Take a look at the portfolio as a whole, and you might spot a problem: the valuations.

Much has been made of the ridiculous valuations in technology stocks over the past few years. A decade ago a price-to-earnings ratio of 40 would be considered “expensive”, even for company growing at a clip. A year ago many in the market were happy paying up at 40 times revenues for the same privilege. Some — like buyers of cloud software company Snowflake --- even ventured into paying more than 100 times sales.

ARK, as a fund specialising in speculative technology stocks, was no different. But what’s striking is that, despite a near 50 per cent drawdown, its portfolio is still expensive by anyone’s standards.

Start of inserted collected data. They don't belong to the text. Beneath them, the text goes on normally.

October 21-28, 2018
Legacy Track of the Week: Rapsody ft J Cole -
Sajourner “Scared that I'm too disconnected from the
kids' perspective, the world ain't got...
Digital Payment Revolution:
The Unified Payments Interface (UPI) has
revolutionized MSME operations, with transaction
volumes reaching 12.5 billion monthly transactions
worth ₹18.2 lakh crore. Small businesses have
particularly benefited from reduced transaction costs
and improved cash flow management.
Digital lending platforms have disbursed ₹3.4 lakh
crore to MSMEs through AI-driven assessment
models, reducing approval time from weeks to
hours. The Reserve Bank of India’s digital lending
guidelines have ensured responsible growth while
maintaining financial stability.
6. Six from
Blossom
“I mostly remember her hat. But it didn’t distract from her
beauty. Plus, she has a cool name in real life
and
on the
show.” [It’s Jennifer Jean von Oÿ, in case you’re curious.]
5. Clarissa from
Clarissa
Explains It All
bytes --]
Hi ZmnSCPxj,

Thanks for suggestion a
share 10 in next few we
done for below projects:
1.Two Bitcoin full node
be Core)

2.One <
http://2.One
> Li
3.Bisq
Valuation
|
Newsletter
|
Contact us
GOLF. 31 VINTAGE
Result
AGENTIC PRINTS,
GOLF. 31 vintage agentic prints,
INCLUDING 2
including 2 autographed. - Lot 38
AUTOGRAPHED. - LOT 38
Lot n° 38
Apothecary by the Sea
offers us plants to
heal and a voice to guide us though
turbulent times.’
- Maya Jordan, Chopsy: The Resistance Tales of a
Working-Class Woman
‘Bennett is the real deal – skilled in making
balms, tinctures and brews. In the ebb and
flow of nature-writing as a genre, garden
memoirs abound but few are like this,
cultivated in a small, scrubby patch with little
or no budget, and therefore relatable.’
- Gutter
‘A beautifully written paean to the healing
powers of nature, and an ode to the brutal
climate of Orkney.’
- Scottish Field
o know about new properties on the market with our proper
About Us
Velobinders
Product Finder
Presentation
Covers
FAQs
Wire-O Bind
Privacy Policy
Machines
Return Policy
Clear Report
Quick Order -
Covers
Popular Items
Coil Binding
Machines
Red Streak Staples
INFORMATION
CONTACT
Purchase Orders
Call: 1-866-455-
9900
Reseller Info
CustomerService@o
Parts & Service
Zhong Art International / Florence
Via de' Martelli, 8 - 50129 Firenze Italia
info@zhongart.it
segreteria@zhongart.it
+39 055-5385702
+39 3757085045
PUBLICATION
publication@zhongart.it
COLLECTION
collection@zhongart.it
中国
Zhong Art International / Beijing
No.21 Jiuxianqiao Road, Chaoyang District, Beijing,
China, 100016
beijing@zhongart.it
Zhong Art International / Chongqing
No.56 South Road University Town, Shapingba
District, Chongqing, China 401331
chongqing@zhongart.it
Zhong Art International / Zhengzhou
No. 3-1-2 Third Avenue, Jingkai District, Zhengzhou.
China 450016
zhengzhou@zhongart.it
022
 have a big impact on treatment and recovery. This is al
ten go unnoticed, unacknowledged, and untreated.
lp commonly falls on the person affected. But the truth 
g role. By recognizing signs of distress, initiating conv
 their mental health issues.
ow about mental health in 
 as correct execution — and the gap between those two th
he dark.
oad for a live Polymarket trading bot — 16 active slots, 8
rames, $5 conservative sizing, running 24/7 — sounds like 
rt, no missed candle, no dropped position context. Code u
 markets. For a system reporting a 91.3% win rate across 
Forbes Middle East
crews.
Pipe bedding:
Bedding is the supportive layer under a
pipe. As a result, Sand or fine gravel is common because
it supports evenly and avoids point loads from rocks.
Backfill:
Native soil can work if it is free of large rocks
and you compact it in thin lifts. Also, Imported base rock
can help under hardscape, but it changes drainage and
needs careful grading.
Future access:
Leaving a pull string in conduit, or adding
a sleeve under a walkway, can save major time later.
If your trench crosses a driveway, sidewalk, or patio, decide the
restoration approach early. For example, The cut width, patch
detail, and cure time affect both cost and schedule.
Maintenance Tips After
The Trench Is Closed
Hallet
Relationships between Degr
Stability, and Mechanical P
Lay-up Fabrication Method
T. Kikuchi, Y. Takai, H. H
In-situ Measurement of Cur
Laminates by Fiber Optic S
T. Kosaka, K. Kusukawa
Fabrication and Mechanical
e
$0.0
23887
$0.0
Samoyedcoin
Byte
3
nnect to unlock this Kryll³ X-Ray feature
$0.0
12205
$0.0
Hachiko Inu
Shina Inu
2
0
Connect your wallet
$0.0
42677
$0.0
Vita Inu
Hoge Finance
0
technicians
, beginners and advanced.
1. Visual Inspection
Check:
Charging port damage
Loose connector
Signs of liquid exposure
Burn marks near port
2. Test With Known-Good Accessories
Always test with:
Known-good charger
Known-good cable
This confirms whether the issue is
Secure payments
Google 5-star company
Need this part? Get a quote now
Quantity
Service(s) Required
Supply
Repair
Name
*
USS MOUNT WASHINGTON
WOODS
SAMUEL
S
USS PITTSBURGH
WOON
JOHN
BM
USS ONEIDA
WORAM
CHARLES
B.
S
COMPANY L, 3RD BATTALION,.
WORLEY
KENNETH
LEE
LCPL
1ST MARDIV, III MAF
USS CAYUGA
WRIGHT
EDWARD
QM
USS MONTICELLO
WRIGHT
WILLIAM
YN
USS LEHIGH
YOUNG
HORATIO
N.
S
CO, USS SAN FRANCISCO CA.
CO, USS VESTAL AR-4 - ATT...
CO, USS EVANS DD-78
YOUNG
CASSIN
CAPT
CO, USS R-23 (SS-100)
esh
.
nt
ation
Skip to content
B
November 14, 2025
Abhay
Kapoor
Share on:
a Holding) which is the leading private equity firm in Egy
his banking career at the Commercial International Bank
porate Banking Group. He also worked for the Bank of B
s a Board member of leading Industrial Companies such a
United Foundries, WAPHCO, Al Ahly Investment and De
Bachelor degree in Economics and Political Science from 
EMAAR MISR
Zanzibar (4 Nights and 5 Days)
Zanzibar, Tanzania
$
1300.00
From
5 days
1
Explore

This morning, FT Alphaville pulled the data from ARK’s website and calculated the weighed average enterprise value-to-forward sales multiple of its portfolio. Here’s how it looks in chart form (all date provided by S&P Global and portfolio weights as of 10 January):

Yep, a weighted average multiple of 31 times forward sales. Of course, this is dragged up by outliers in the portfolio such as autonomous trucking play TuSimple (trading at 247 times). Still it’s eye-wateringly pricey.

Just over a month ago, Cathie Wood told CNBC that following the drop in her portfolio, she expected an annual compound rate of return of 40 per cent over the next five years. We wonder if the holders of her ETF who, by some estimates, are now on average underwater, will have the same conviction.

*This article was updated to reflect the fact Ms Wood used to work at AllianceBernstein, not Fidelity.